Ginny stood aside so Thurston could go into the tiny WC attached to the room. He closed the door, but the sound of his retching was still loud, the sound of a revving engine with dirt caught in it somewhere.

Ginny felt a wave of faintness rush through her head, seeming to lift her and make her light. She fought it off. When she looked back at Twitch, he was just closing his cell phone. “No answer from Rusty,” he said. “I left a voice mail. Anyone else? What about Rennie?”

“No!” She almost shuddered. “Not him.”

“My sister? Andi, I mean?”

Ginny only looked at him.

Twitch looked back for a moment, then dropped his eyes. “Maybe not,” he mumbled.

Ginny touched him above the wrist. His skin was cold with shock. She supposed her own was, too. “If it’s any comfort,” she said, “I think she’s trying to get clean. She came to see Rusty, and I’m pretty sure that was what it was about.”

Twitch ran his hands down the sides of his face, turning it for a moment into an opéra bouffe mask of sorrow. “This is a nightmare.”

“Yes,” Ginny said simply. Then she took out her cell phone again.

“Who you gonna call?” Twitch managed a little smile. “Ghost-busters?”

“No. If Andi and Big Jim are out, who does that leave?”

“Sanders, but he’s dogshit-useless and you know it. Why don’t we just clean up the mess? Thurston’s right, what happened here is obvious.”

Thurston came out of the bathroom.
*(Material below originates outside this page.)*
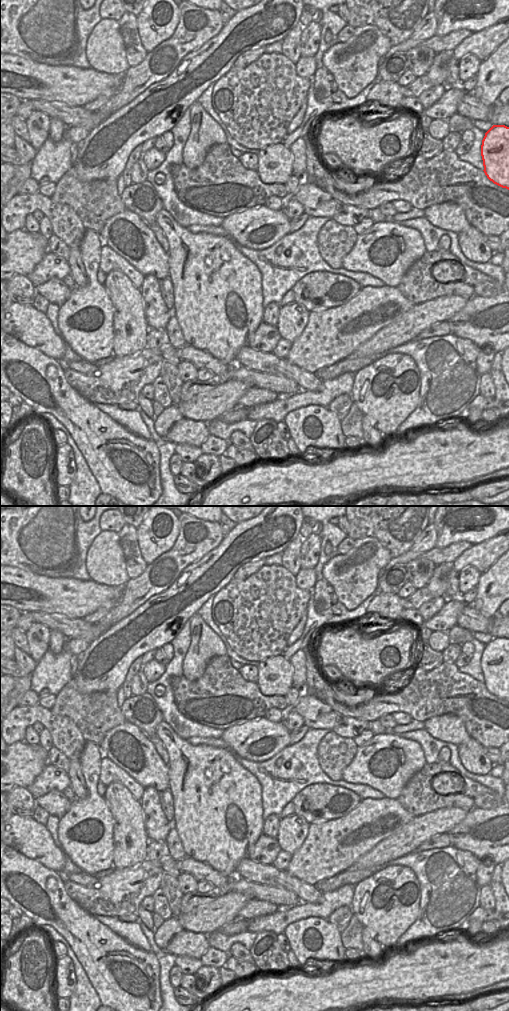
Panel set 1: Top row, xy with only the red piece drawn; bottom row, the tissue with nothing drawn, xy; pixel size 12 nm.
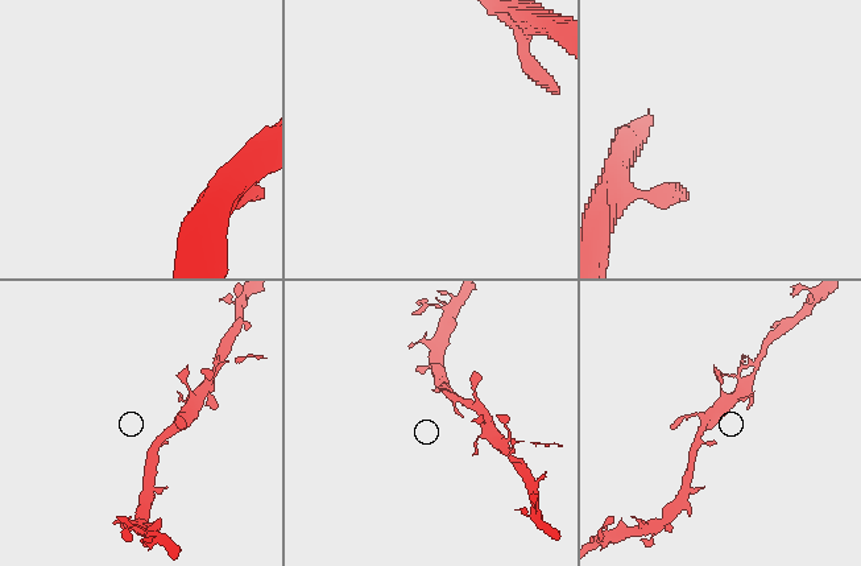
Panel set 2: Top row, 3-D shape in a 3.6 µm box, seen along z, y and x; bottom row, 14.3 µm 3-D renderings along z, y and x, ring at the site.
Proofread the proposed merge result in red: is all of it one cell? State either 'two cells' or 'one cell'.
one cell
He was wiping his mouth with a paper towel. “Because there are rules, young man. And under the circumstances, it’s more important than ever that we follow them. Or at least give it the good old college try.”

Twitch looked up and saw Sammy Bushey’s brains drying high on one wall. What she had used to think with now looked like a clot of oatmeal. He burst into tears.

Andy Sanders was sitting in Dale Barbara’s apartment, on the side of Dale Barbara’s bed. The window was filled with orange fireglare from the burning Democrat building next door. From above him he heard footsteps and muffled voices—men on the roof, he assumed.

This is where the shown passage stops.